On Tuesday, China’s Foreign Ministry referred a question about the apparent ban to the relevant department, but said that the Internet in China is open and the government administers the Internet in accordance with the law.

Signal uses end-to-end encryption, which prevents third-party access to communications between sender and receiver. It includes features such as message and media disappearance, and has been touted as a tool for secure and private communication. Similar encrypted messaging apps, like Facebook Inc.’s Telegram and WhatsApp, are also inaccessible in China without a VPN.

The signal rose in popularity last year among Chinese users after the US administration said it would ban WeChat.,

China’s most popular messaging app, operated by Tencent Holdings Ltd. Downloads also spiked in Hong Kong after lawmakers passed national security legislation, cracking down on pro-democracy protests.

WeChat uses client-to-server encryption, giving Tencent full access to data between senders and recipients. The app is ubiquitous in China and largely a necessity for everyday life through its messaging and payment services. He is also known for his censorship of sensitive matters, such as political criticism or during the coronavirus outbreak in Wuhan.

In February, Chinese censors blocked Clubhouse after the app began to gain traction in the country and sparked discussions on sensitive topics generally restricted in China, such as the treatment of Uighur Muslims in China or the Tiananmen Square protests.

“It has always been a surprise that Signal has lasted so long, given that the purpose of the application is to facilitate encrypted communications.”

– James Griffiths, author of ‘The Great Firewall of China: How to Build and Control an Alternative Version of the Internet’

As with Clubhouse, some saw the loss of Signal as inevitable due to China’s expansive censorship apparatus and tightening of controls over its Internet users.

“It has always been a surprise that Signal has lasted so long, given that the purpose of the application is to facilitate encrypted communications,” said James Griffiths, author of “The Great Firewall of China: How to Build and Control an Alternative Version of the Internet. “

Yaqiu Wang, a China researcher at Human Rights Watch in New York, said Signal was the latest encrypted messaging app that she could easily use to connect securely with friends and activists in mainland China.

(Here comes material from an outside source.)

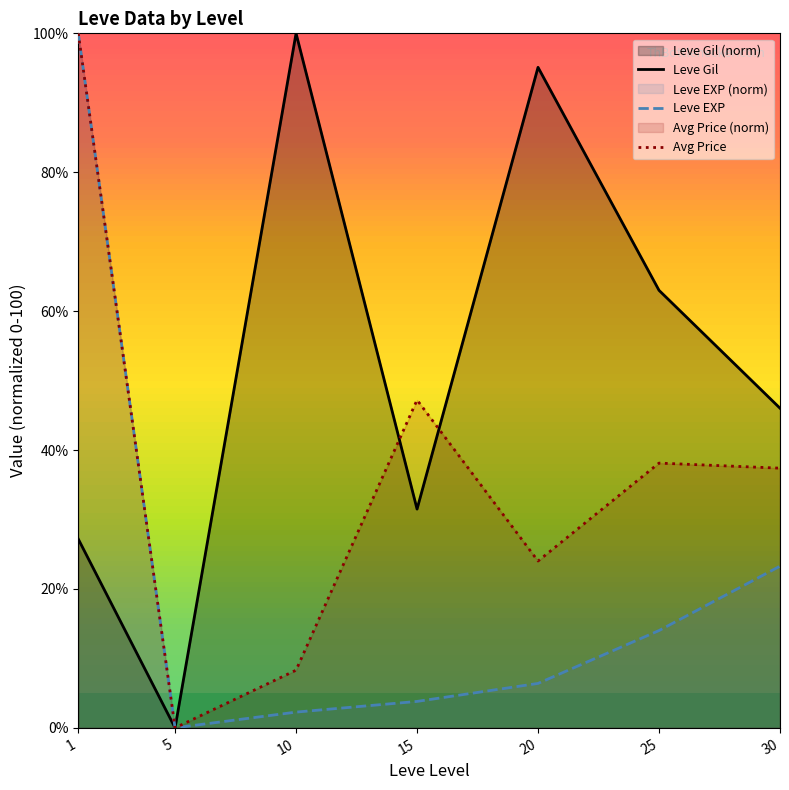

The value of Avg Price at 10 is 11.2. True or false?

False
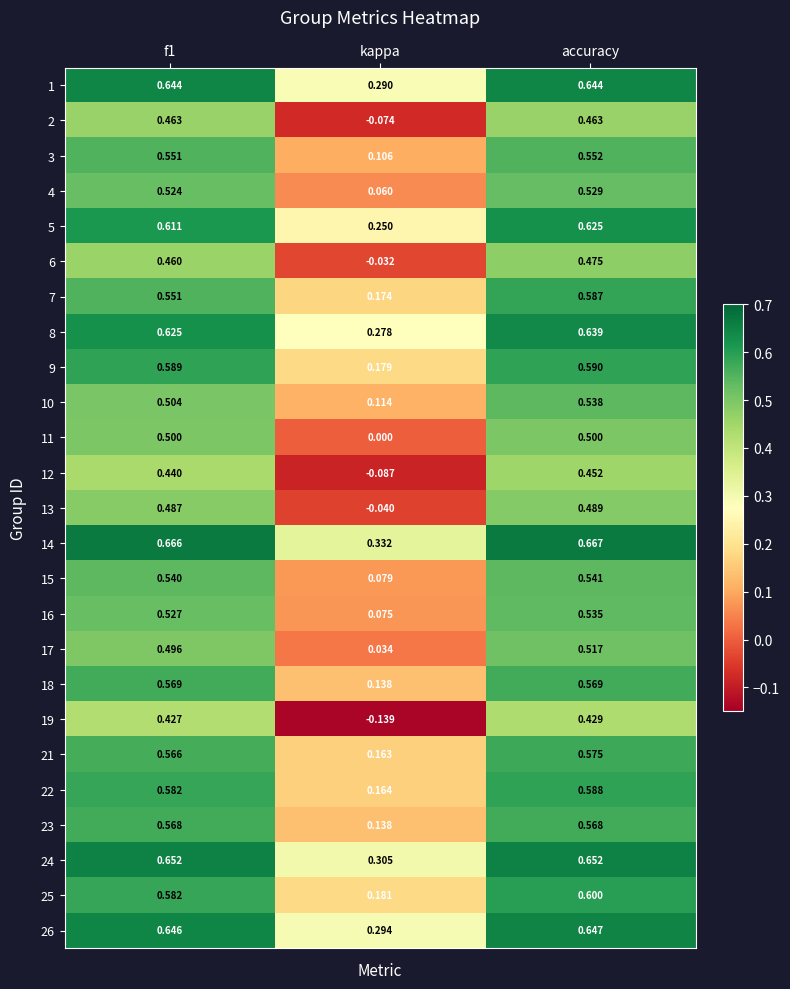

Where is 10 nearest to the value 0?

kappa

Although Signal can still work with a VPN, it has become more difficult to access them in China in recent years after China tightened the rules on the tool. At least hundreds of VPNs have been removed from app stores, while VPN users and providers have faced fines.

“All of these are indications that it will be increasingly difficult for people to talk to people safely on sensitive issues,” Wang said. “I am really concerned about communication for people within China.”

While there was no clear catalyst for the apparent ban, some experts speculated that Signal’s recent popularity among mainland users may have contributed.

According to research firm Sensor Tower, Signal downloads on iOS, Apple’s operating system, had been gaining momentum in China over the past year before falling in February and March. Signal installs hit a monthly high in August of 52,000 after the WeChat ban was announced in the US and rose again in January, with approximately 49,000 installs.

Still, Signal users in China are a fraction of those on WhatsApp or Telegram, according to Sensor Tower data. Signal downloads on iOS have totaled 510,000 in China, compared with 9.6 million WhatsApp installs and three million Telegram installs.

The signal was also blocked in Iran in January. The company has said it released a fix for that network lockdown and was exploring more ways to circumvent the ban.